Die beste Nachricht letzte Woche kam aus Washington: George W. Bush plant, den Mars zu erkunden und herauszufinden, ob es dort irgendwelche Lebensformen gibt – vermutlich um dann einzumarschieren.

Die beste Nachricht letzte Woche kam aus Washington: George W. Bush plant, den Mars zu erkunden und herauszufinden, ob es dort irgendwelche Lebensformen gibt – vermutlich um dann einzumarschieren. Dabei müsste Bush, wenn er auf der Suche nach einem Roten Planeten ist, nicht weiter als bis nach Berlin reisen. Viel roter als der Rosa- und Karl-Gedenkmarsch in Friedrichsfelde geht kaum. Sie wissen schon: Egon, der letzte politische Gefangene, mit Nelken; Flierl, Modrow, Wagenknecht. Die ganze Bagage. Wie üblich ging es mehr darum, die tote DDR zu feiern als die tote Rosa Luxemburg. Ich kann mir vorstellen, was Rosa von der DDR gehalten hätte. Ich wette, der Krenz mit seinen harten, toten Augen hätte sie ins Gefängnis gesteckt – und sie hätte die PDS gehasst.

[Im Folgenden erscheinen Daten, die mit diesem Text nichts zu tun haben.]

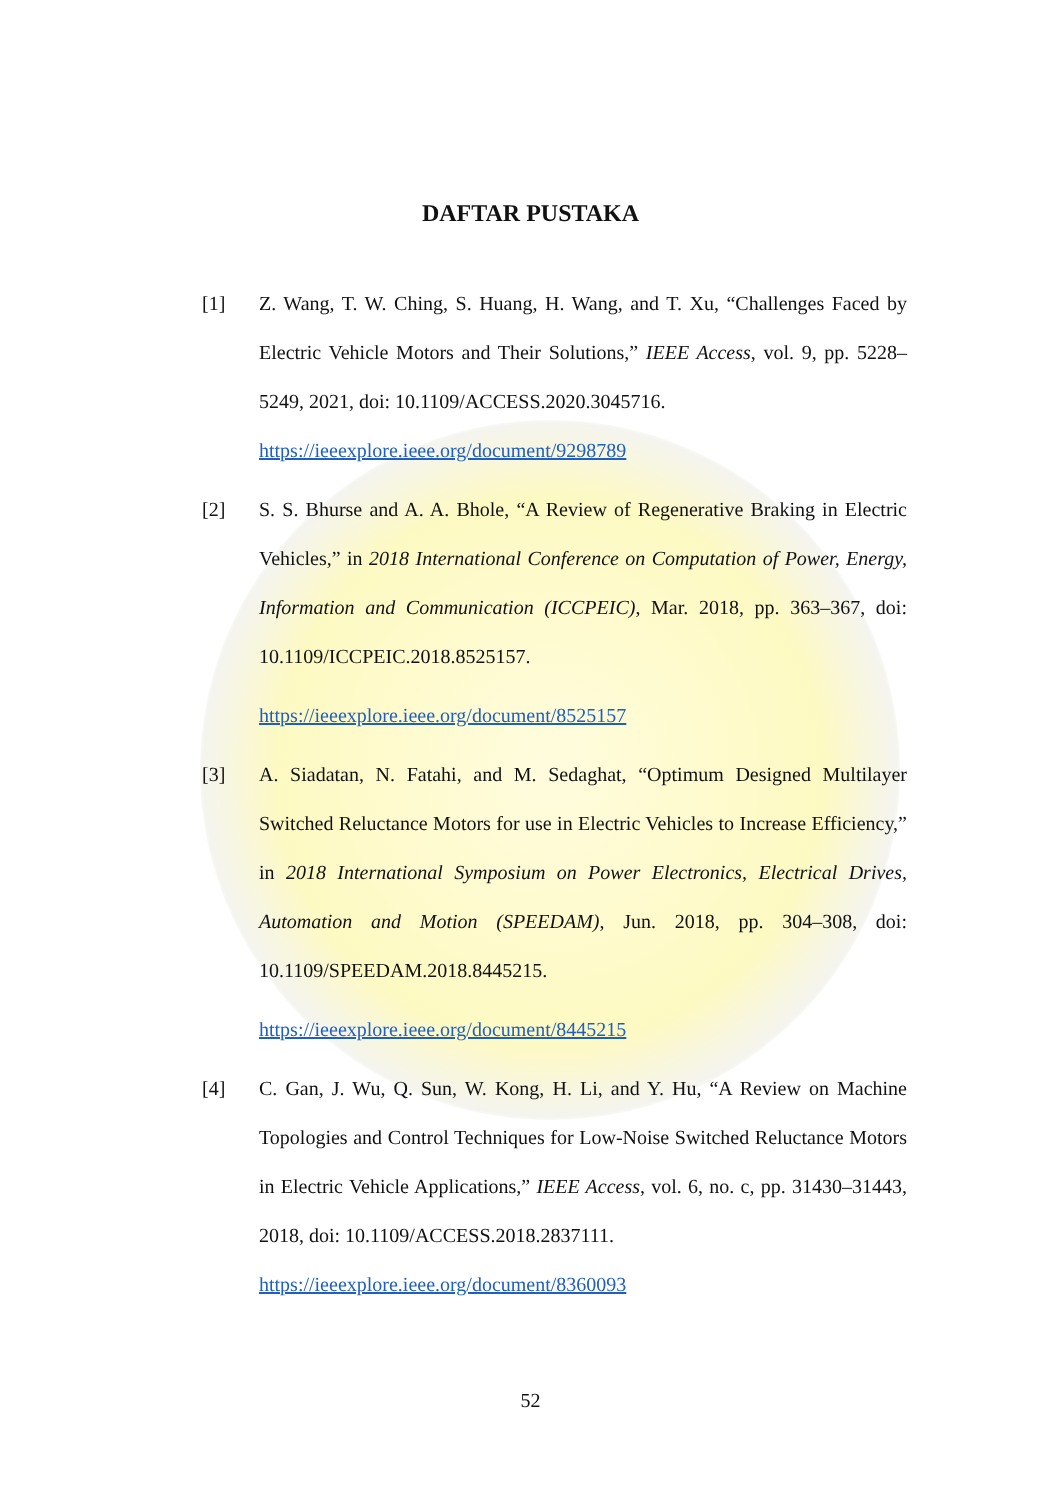DAFTAR PUSTAKA
[1] Z. Wang, T. W. Ching, S. Huang, H. Wang, and T. Xu, “Challenges Faced by Electric Vehicle Motors and Their Solutions,” IEEE Access, vol. 9, pp. 5228–5249, 2021, doi: 10.1109/ACCESS.2020.3045716.
https://ieeexplore.ieee.org/document/9298789
[2] S. S. Bhurse and A. A. Bhole, “A Review of Regenerative Braking in Electric Vehicles,” in 2018 International Conference on Computation of Power, Energy, Information and Communication (ICCPEIC), Mar. 2018, pp. 363–367, doi: 10.1109/ICCPEIC.2018.8525157.
https://ieeexplore.ieee.org/document/8525157
[3] A. Siadatan, N. Fatahi, and M. Sedaghat, “Optimum Designed Multilayer Switched Reluctance Motors for use in Electric Vehicles to Increase Efficiency,” in 2018 International Symposium on Power Electronics, Electrical Drives, Automation and Motion (SPEEDAM), Jun. 2018, pp. 304–308, doi: 10.1109/SPEEDAM.2018.8445215.
https://ieeexplore.ieee.org/document/8445215
[4] C. Gan, J. Wu, Q. Sun, W. Kong, H. Li, and Y. Hu, “A Review on Machine Topologies and Control Techniques for Low-Noise Switched Reluctance Motors in Electric Vehicle Applications,” IEEE Access, vol. 6, no. c, pp. 31430–31443, 2018, doi: 10.1109/ACCESS.2018.2837111.
https://ieeexplore.ieee.org/document/8360093
52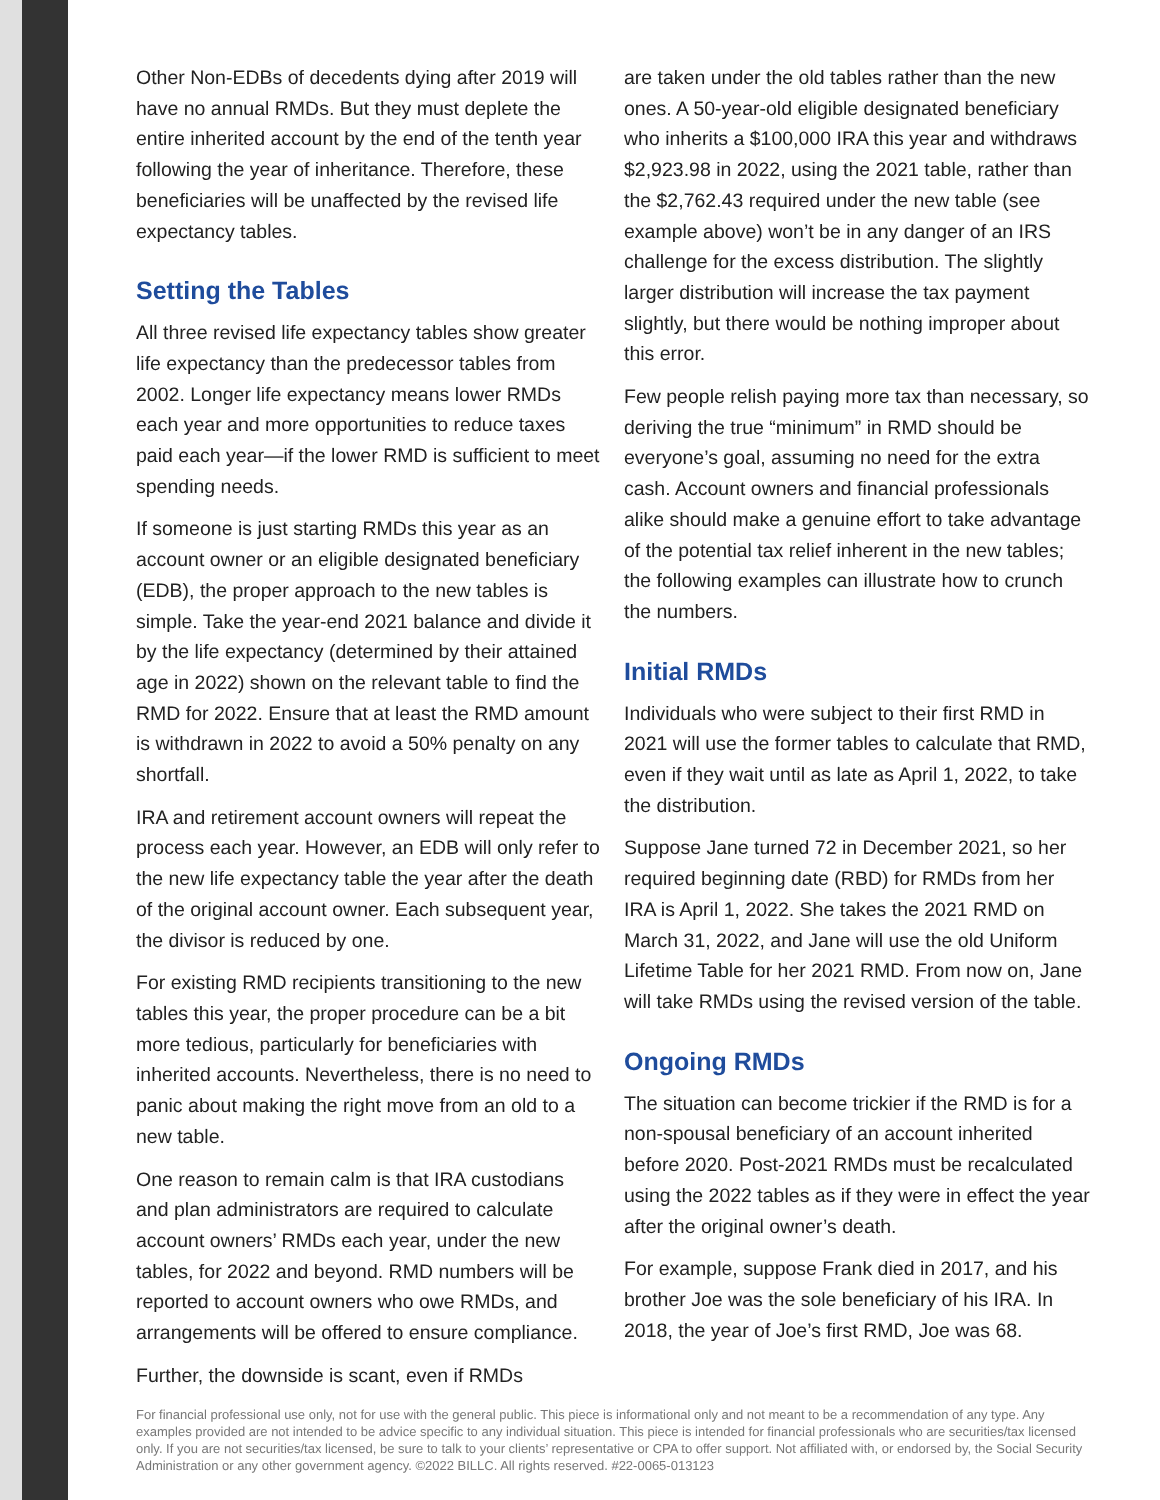Other Non-EDBs of decedents dying after 2019 will have no annual RMDs. But they must deplete the entire inherited account by the end of the tenth year following the year of inheritance. Therefore, these beneficiaries will be unaffected by the revised life expectancy tables.
Setting the Tables
All three revised life expectancy tables show greater life expectancy than the predecessor tables from 2002. Longer life expectancy means lower RMDs each year and more opportunities to reduce taxes paid each year—if the lower RMD is sufficient to meet spending needs.
If someone is just starting RMDs this year as an account owner or an eligible designated beneficiary (EDB), the proper approach to the new tables is simple. Take the year-end 2021 balance and divide it by the life expectancy (determined by their attained age in 2022) shown on the relevant table to find the RMD for 2022. Ensure that at least the RMD amount is withdrawn in 2022 to avoid a 50% penalty on any shortfall.
IRA and retirement account owners will repeat the process each year. However, an EDB will only refer to the new life expectancy table the year after the death of the original account owner. Each subsequent year, the divisor is reduced by one.
For existing RMD recipients transitioning to the new tables this year, the proper procedure can be a bit more tedious, particularly for beneficiaries with inherited accounts. Nevertheless, there is no need to panic about making the right move from an old to a new table.
One reason to remain calm is that IRA custodians and plan administrators are required to calculate account owners’ RMDs each year, under the new tables, for 2022 and beyond. RMD numbers will be reported to account owners who owe RMDs, and arrangements will be offered to ensure compliance.
Further, the downside is scant, even if RMDs
are taken under the old tables rather than the new ones. A 50-year-old eligible designated beneficiary who inherits a $100,000 IRA this year and withdraws $2,923.98 in 2022, using the 2021 table, rather than the $2,762.43 required under the new table (see example above) won’t be in any danger of an IRS challenge for the excess distribution. The slightly larger distribution will increase the tax payment slightly, but there would be nothing improper about this error.
Few people relish paying more tax than necessary, so deriving the true “minimum” in RMD should be everyone’s goal, assuming no need for the extra cash. Account owners and financial professionals alike should make a genuine effort to take advantage of the potential tax relief inherent in the new tables; the following examples can illustrate how to crunch the numbers.
Initial RMDs
Individuals who were subject to their first RMD in 2021 will use the former tables to calculate that RMD, even if they wait until as late as April 1, 2022, to take the distribution.
Suppose Jane turned 72 in December 2021, so her required beginning date (RBD) for RMDs from her IRA is April 1, 2022. She takes the 2021 RMD on March 31, 2022, and Jane will use the old Uniform Lifetime Table for her 2021 RMD. From now on, Jane will take RMDs using the revised version of the table.
Ongoing RMDs
The situation can become trickier if the RMD is for a non-spousal beneficiary of an account inherited before 2020. Post-2021 RMDs must be recalculated using the 2022 tables as if they were in effect the year after the original owner’s death.
For example, suppose Frank died in 2017, and his brother Joe was the sole beneficiary of his IRA. In 2018, the year of Joe’s first RMD, Joe was 68.
For financial professional use only, not for use with the general public. This piece is informational only and not meant to be a recommendation of any type. Any examples provided are not intended to be advice specific to any individual situation. This piece is intended for financial professionals who are securities/tax licensed only. If you are not securities/tax licensed, be sure to talk to your clients’ representative or CPA to offer support. Not affiliated with, or endorsed by, the Social Security Administration or any other government agency. ©2022 BILLC. All rights reserved. #22-0065-013123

Jedes Mal, wenn die europäische Linke für einen Demonstrationsmarsch oder einen Jahrestag zusammentrifft wird schnell deutlich, dass sie so relevant geworden ist wie Daniel Küblböck. Im vergangenen Jahr war es leichter: Die Linke war gegen den Krieg. Heute ist die Linke gegen was? Reform? Neoliberalismus? In Berlin präsentiert sich die totale Konfusion und Inkompetenz der Linken. Berlin ist pleite; die PDS regiert. Ist es „neoliberal“ pleite zu sein? Natürlich nicht. Die PDS hat nichts zu melden in Berlin. Ihre Zukunft, wenn sie überhaupt eine hat, liegt in der Opposition, aber paradoxerweise gibt es im Moment nichts mehr gegen das man sein kann. Konkurs reduziert Optionen.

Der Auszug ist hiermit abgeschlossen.